Is this the unlikeliest Championship play-off final ever?
And is it the unlikeliest outcome?
The Hatters have completed the unlikely leapfrogging of Watford to make a frankly absurd return to top flight football a reality.
Eric Morecambe would have loved it.
They needed a penalty shoot -out to get the job done after an increasingly grinding 1-1 draw with a side they had drawn with twice before already in the regular season.
And they had to do it mostly without skipper Tom Lockyer, whose worrying collapse prompted him to be stretchered off in the early stages.
Then again, nothing has quite made sense in this year's Championship denouement. The battle for the top six seemed to be a lottery. Hell, even Millwall were in with a serious shout.
Not so long ago, it would have seemed a long-shot for Luton and Coventry to meet in a League One play-off final, let alone the big one - with that estimated £170m windfall that comes from making it to the Premier League.
You need to go back to 2001 for the last time the Sky Blues played in the top flight. The Hatters were last there in 1992. As recently as five years ago, the teams were playing each other in League Two.
Given Coventry's years of uncertainty over accommodation - they ended up in various temporary homes at Northampton and Birmingham City after issues over the leasing of what was the Ricoh Arena - their heady rise under former Man United striker Mark Robins has felt nothing short of miraculous.
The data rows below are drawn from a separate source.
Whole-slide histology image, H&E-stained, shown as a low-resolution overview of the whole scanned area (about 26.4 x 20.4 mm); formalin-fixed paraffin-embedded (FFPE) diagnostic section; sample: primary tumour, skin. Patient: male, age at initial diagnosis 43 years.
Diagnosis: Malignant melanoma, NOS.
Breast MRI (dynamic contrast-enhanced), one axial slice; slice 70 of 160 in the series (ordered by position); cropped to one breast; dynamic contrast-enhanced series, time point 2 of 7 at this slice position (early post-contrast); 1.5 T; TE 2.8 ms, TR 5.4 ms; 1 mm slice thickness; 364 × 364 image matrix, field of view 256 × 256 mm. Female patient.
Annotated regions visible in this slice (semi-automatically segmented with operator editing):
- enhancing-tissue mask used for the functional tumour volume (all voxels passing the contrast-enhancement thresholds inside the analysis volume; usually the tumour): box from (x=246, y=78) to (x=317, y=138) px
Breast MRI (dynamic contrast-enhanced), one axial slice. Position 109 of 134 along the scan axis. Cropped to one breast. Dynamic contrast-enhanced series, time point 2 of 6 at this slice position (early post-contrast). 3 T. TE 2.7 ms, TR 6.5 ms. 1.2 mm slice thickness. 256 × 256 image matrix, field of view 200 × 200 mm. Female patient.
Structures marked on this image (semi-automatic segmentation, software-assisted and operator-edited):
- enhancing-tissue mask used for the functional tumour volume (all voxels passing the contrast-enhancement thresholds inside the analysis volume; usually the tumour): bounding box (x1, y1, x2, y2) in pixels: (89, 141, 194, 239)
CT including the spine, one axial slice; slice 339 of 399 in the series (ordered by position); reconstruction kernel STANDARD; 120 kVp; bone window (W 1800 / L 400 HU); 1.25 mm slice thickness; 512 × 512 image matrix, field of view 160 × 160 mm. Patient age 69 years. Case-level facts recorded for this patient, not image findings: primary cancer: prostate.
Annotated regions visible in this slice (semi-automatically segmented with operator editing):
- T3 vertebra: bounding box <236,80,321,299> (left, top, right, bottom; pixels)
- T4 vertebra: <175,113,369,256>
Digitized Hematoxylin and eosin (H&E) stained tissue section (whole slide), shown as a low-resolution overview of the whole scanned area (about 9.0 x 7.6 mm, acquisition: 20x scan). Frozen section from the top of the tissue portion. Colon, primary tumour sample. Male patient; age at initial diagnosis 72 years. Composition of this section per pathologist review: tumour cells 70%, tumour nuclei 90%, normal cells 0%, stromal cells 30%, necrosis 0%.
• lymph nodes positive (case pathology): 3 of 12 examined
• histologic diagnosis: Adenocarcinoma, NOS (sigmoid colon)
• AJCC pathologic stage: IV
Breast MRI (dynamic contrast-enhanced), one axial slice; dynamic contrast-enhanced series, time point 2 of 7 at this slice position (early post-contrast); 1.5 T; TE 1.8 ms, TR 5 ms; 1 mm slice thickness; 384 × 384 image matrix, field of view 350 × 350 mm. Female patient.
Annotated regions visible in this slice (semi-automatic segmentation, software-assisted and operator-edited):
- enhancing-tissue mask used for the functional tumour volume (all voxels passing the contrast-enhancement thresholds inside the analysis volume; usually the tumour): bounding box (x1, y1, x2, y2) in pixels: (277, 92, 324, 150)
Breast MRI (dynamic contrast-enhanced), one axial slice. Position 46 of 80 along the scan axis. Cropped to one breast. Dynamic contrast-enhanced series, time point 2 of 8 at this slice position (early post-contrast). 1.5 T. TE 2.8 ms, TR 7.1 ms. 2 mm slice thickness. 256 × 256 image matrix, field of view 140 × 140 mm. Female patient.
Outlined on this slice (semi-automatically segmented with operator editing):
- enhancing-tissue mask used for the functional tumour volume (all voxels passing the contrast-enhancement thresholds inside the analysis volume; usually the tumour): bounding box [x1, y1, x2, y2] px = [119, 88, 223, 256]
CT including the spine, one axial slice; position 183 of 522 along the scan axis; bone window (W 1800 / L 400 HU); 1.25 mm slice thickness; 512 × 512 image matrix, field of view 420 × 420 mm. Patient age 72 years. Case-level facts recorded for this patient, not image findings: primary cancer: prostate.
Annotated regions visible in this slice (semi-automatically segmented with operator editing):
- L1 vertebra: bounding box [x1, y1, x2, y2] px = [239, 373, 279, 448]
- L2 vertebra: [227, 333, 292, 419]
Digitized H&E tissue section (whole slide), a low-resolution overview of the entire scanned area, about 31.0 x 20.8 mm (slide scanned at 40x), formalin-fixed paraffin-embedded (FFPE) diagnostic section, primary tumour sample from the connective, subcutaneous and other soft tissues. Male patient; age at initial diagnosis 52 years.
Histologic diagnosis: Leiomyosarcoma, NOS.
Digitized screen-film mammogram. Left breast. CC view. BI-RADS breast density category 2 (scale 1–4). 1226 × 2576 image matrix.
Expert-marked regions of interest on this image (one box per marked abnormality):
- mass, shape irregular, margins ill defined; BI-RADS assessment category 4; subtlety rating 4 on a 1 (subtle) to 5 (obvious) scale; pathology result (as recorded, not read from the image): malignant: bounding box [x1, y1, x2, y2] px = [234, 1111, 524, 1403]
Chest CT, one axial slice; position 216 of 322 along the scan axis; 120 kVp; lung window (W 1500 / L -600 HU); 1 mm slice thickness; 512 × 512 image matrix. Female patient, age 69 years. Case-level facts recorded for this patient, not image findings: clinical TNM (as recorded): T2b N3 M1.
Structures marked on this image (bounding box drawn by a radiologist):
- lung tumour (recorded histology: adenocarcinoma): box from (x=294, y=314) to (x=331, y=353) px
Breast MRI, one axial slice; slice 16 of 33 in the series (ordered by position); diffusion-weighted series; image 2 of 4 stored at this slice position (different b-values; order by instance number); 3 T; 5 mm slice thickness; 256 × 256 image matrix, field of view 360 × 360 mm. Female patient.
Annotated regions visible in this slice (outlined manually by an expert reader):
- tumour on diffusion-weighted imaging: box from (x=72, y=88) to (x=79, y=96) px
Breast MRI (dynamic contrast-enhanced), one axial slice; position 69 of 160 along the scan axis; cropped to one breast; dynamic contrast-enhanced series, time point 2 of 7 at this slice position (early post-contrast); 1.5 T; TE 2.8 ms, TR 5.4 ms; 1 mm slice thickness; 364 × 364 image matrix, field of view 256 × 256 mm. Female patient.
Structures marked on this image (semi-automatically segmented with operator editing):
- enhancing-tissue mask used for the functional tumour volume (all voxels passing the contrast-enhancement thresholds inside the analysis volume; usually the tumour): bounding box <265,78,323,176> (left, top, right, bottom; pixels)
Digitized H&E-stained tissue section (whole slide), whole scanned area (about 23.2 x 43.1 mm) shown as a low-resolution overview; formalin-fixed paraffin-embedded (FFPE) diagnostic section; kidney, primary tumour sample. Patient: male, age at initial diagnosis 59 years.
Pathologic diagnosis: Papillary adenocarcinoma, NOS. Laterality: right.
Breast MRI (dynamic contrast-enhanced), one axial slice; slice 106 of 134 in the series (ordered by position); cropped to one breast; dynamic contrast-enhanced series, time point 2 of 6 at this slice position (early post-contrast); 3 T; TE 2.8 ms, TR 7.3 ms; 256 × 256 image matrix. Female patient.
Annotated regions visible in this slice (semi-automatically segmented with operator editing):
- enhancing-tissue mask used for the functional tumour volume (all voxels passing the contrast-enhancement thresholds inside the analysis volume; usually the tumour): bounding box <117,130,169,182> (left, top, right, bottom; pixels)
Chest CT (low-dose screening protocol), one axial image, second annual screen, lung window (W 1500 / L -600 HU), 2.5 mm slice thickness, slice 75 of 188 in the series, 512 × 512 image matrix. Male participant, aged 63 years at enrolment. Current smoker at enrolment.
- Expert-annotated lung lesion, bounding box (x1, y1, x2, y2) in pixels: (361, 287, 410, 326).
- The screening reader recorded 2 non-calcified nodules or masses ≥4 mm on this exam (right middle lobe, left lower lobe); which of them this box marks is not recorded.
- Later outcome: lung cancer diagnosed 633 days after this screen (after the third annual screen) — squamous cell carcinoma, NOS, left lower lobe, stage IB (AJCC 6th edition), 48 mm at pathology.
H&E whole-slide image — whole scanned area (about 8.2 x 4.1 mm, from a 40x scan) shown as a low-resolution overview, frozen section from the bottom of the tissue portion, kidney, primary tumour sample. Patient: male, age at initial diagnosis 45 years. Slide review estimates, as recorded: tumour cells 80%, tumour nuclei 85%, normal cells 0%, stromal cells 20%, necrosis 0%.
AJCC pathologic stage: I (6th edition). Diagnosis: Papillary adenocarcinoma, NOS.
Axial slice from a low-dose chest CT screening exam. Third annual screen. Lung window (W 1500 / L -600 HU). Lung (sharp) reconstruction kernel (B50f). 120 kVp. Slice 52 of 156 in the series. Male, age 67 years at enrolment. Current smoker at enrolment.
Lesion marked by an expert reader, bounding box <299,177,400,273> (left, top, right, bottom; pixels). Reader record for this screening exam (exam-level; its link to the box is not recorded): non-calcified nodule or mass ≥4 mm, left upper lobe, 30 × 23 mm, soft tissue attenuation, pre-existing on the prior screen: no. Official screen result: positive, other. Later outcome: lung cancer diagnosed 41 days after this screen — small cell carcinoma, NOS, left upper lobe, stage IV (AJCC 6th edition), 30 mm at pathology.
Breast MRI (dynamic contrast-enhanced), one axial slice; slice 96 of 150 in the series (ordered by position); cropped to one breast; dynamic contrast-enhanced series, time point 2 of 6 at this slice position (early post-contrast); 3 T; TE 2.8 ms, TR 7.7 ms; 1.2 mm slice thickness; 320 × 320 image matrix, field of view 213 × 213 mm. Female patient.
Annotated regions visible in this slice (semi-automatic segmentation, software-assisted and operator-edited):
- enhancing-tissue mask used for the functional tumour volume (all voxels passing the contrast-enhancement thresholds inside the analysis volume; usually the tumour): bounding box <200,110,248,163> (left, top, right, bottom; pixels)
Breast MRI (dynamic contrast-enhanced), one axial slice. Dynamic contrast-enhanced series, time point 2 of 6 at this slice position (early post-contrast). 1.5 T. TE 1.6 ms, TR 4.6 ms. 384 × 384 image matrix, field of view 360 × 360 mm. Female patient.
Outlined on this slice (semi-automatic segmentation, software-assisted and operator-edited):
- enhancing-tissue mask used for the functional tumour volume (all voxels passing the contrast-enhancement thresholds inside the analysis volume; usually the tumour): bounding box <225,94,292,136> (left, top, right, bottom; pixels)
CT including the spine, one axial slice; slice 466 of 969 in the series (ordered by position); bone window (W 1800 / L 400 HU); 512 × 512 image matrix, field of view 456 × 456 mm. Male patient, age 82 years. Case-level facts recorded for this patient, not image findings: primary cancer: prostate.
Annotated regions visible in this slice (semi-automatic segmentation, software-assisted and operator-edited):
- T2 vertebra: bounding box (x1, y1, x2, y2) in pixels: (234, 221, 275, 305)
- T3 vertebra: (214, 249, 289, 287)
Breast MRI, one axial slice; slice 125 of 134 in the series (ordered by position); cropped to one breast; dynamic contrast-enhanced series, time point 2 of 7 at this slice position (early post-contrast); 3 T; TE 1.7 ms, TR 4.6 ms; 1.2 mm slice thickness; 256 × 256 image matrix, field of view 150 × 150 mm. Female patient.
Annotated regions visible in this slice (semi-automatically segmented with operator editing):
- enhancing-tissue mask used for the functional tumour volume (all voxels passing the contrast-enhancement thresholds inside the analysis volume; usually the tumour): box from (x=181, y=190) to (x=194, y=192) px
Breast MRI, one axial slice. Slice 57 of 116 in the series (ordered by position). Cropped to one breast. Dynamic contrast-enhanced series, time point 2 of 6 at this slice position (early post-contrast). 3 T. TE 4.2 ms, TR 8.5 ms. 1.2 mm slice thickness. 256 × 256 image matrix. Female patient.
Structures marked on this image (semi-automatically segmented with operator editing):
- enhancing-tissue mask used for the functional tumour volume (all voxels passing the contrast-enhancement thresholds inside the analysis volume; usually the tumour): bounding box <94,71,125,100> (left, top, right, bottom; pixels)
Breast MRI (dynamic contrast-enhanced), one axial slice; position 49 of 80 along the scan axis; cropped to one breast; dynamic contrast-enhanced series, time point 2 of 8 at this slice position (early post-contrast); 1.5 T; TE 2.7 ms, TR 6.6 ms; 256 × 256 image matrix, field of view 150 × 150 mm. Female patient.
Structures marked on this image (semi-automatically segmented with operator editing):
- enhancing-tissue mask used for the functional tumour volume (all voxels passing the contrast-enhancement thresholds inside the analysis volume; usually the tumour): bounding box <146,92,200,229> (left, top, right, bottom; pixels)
And yet, that is nothing compared to the rise of Luton Town.
They once famously lifted the League Cup the year after Coventry won the FA Cup, and those with a few more miles on the clock will remember the day David Pleat jigged with delight as a 1-0 win at Man City saved the Hatters from relegation.
But the modern Luton has a history which includes years of non-league football which only ended nine years ago, and a ground which is as old as the Ark and barely altered since the heydays of the 80s. The ramshackle home to 10,000 souls, at most will get a summer makeover to make it more roadworthy for the top flight. But only just.
And symbolising it all is Pelly-Ruddock Mpanzu, who has somehow been there every step of the way since the rise back up to League Two. One for the record books, and pub quizzes forever more.
For Luton's proud neighbours and bitter adversaries Watford, this has been the mother of all nightmare seasons. A dire attempt at returning to the top flight compounded by the usual revolving door of managers - with the added humiliation of having supplied the Hatters with the coach who has led them to glory.
Rob Edwards was one of those managers given little time to make his mark at Vicarage Road thanks to the impatience of the Pozzo family model and the Hornets appear to have offered the decisive ingredient the Hatters needed to get up.
It is going to be an almighty struggle to keep heads above water next season for the Hatters, but that issue is for another day. Today will be all about celebrating a crazy and unreal conclusion to the rise mostly founded on the work of Nathan Jones - before he went off to wreck his reputation at Southampton.
Welcome back Mad Hatters. The tea party to end all tea parties awaits.